In our travels, we heard about people speaking out to question road building, subsidies and logging and losing their jobs in the process. We talked with people who beach log and mill wood, fish and hike the mountains here. We saw monster cruise ships docked in the town of Ketchikan, where hoards of passengers clutching purchases walked in and out of jewelry and trinket shops, that will be soon be boarded up when the summer season ends. We struggled to find good local food and saw a strangely glowing green hill by the closed pulp mill, remnant of toxic times.
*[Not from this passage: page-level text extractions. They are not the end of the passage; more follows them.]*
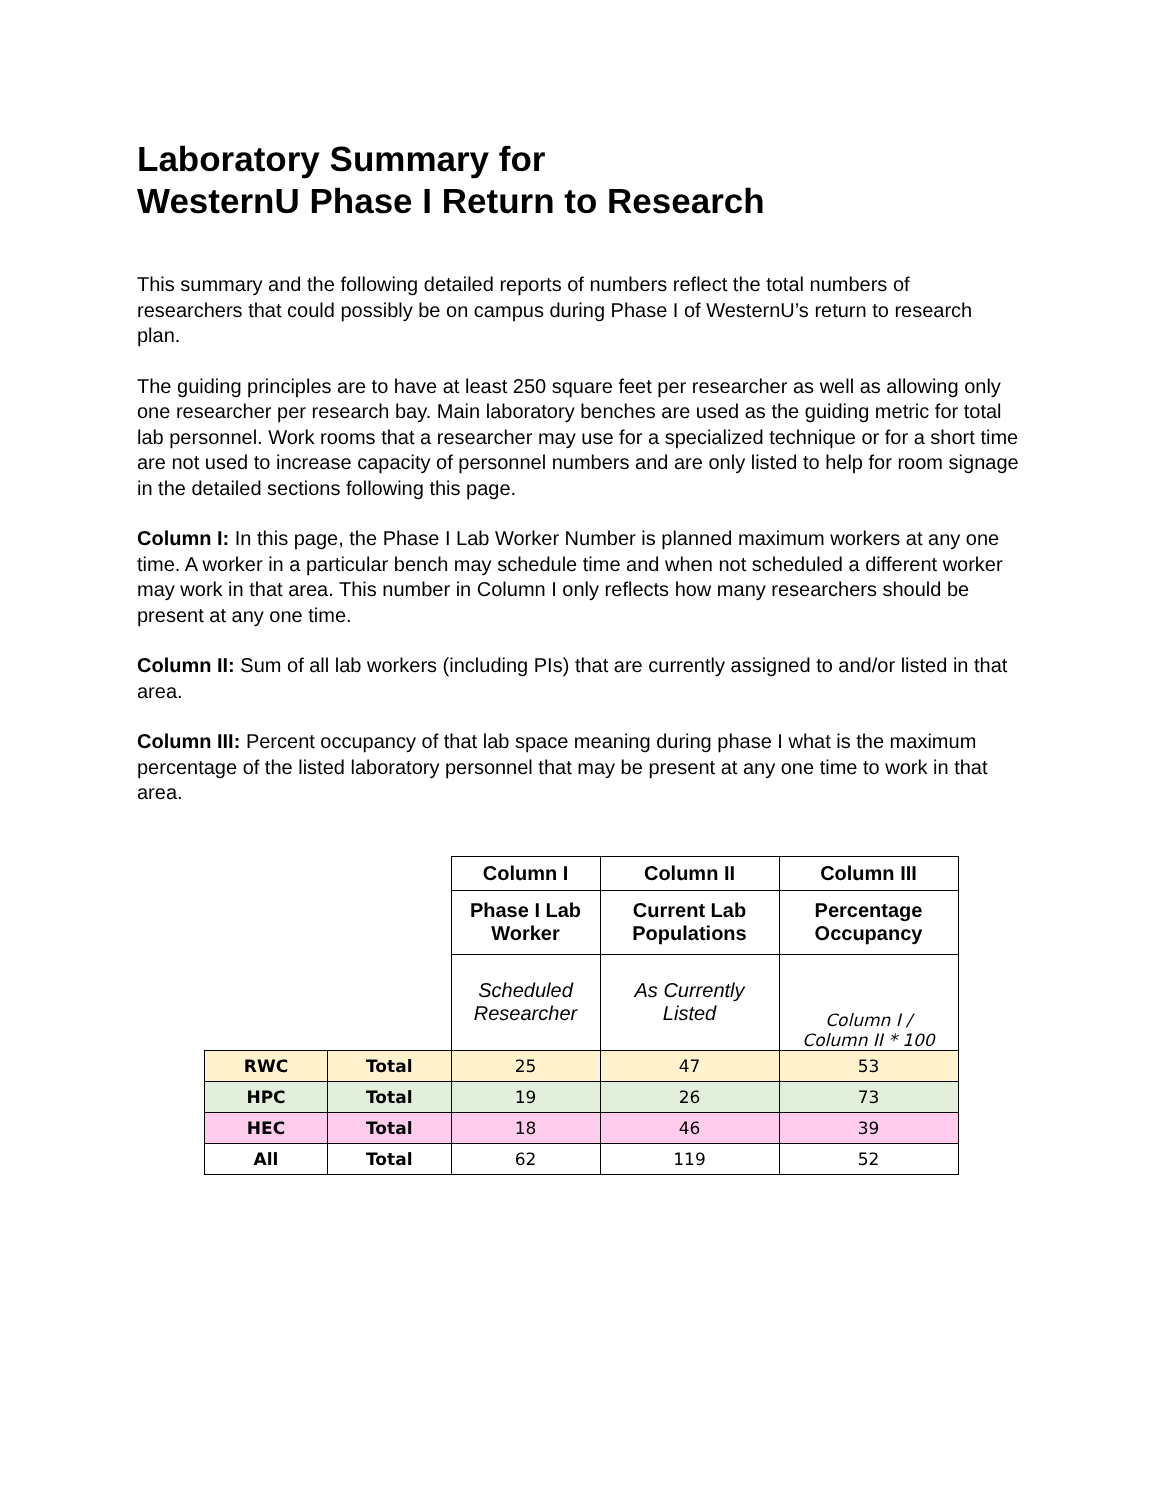Laboratory Summary for
WesternU Phase I Return to Research
This summary and the following detailed reports of numbers reflect the total numbers of researchers that could possibly be on campus during Phase I of WesternU’s return to research plan.
The guiding principles are to have at least 250 square feet per researcher as well as allowing only one researcher per research bay. Main laboratory benches are used as the guiding metric for total lab personnel. Work rooms that a researcher may use for a specialized technique or for a short time are not used to increase capacity of personnel numbers and are only listed to help for room signage in the detailed sections following this page.
Column I: In this page, the Phase I Lab Worker Number is planned maximum workers at any one time. A worker in a particular bench may schedule time and when not scheduled a different worker may work in that area. This number in Column I only reflects how many researchers should be present at any one time.
Column II: Sum of all lab workers (including PIs) that are currently assigned to and/or listed in that area.
Column III: Percent occupancy of that lab space meaning during phase I what is the maximum percentage of the listed laboratory personnel that may be present at any one time to work in that area.
| | | Column I | Column II | Column III |
| | | Phase I Lab Worker | Current Lab Populations | Percentage Occupancy |
| | | Scheduled Researcher | As Currently Listed | Column I / Column II * 100 |
| RWC | Total | 25 | 47 | 53 |
| HPC | Total | 19 | 26 | 73 |
| HEC | Total | 18 | 46 | 39 |
| All | Total | 62 | 119 | 52 |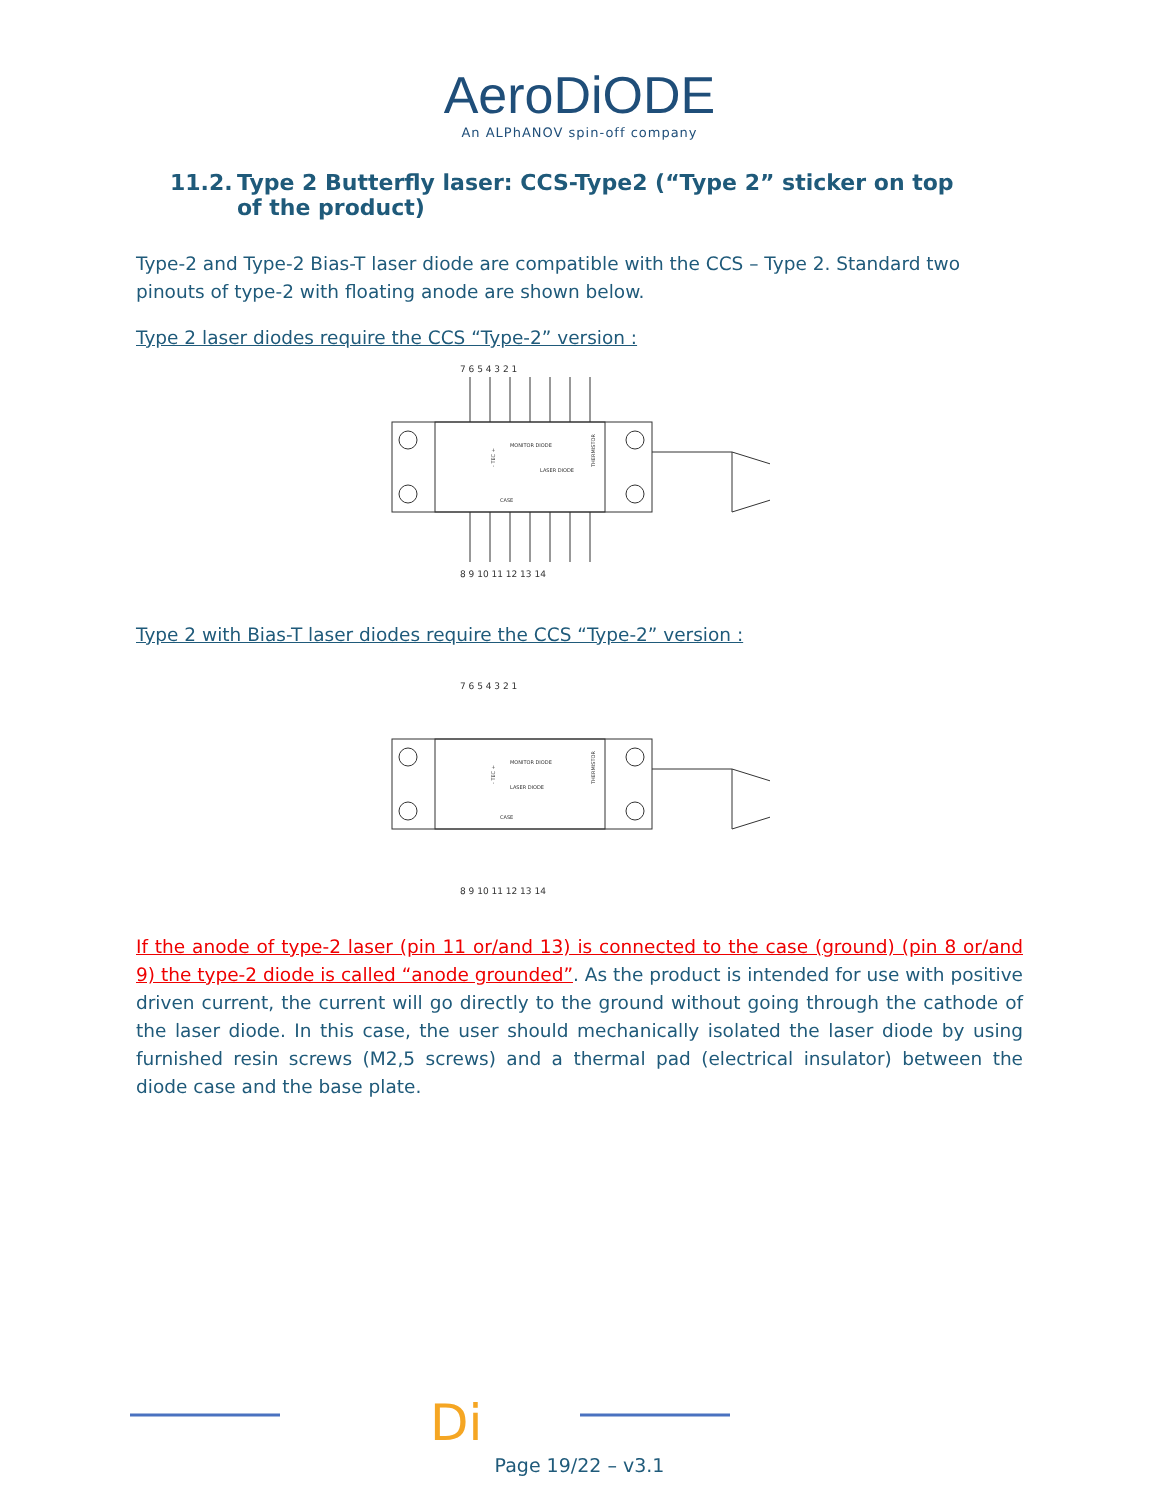AeroDiODE
An ALPhANOV spin-off company
11.2. Type 2 Butterfly laser: CCS-Type2 (“Type 2” sticker on top of the product)
Type-2 and Type-2 Bias-T laser diode are compatible with the CCS – Type 2. Standard two pinouts of type-2 with floating anode are shown below.
Type 2 laser diodes require the CCS “Type-2” version :
7 6 5 4 3 2 1
8 9 10 11 12 13 14
MONITOR DIODE
LASER DIODE
CASE
THERMISTOR
- TEC +
Type 2 with Bias-T laser diodes require the CCS “Type-2” version :
7 6 5 4 3 2 1
8 9 10 11 12 13 14
MONITOR DIODE
LASER DIODE
CASE
THERMISTOR
- TEC +
If the anode of type-2 laser (pin 11 or/and 13) is connected to the case (ground) (pin 8 or/and 9) the type-2 diode is called “anode grounded”. As the product is intended for use with positive driven current, the current will go directly to the ground without going through the cathode of the laser diode. In this case, the user should mechanically isolated the laser diode by using furnished resin screws (M2,5 screws) and a thermal pad (electrical insulator) between the diode case and the base plate.
Di
Page 19/22 – v3.1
Ugly images. Wild beautiful images. My job was to help capture both. Ketchikan and Sitka and Prince of Wales are both surrounded by the Tongass, a National Forest. At 17 million acres, the Tongass is the largest national forest in the U.S. and the largest remaining temperate rainforest in the world. The Tongass, which is includes about 85% of Southeast Alaska, is managed by the U.S. Forest Service, but it is owned by all U.S. citizens.
Those crowds of folks on cruise ships shopping for souvenirs and all the people who book fishing charters and stay in lodges get to see the beauty of the Tongass everyday they travel or catch a salmon or halibut in S.E. Alaska. I wonder what they think when they see a clear cut or if they tried to read up on the issues of managing the forests. I assume that as they collect their boxes of fish or bags of gifts they’ve valued being in a place that isn't completely paved over or clear cut.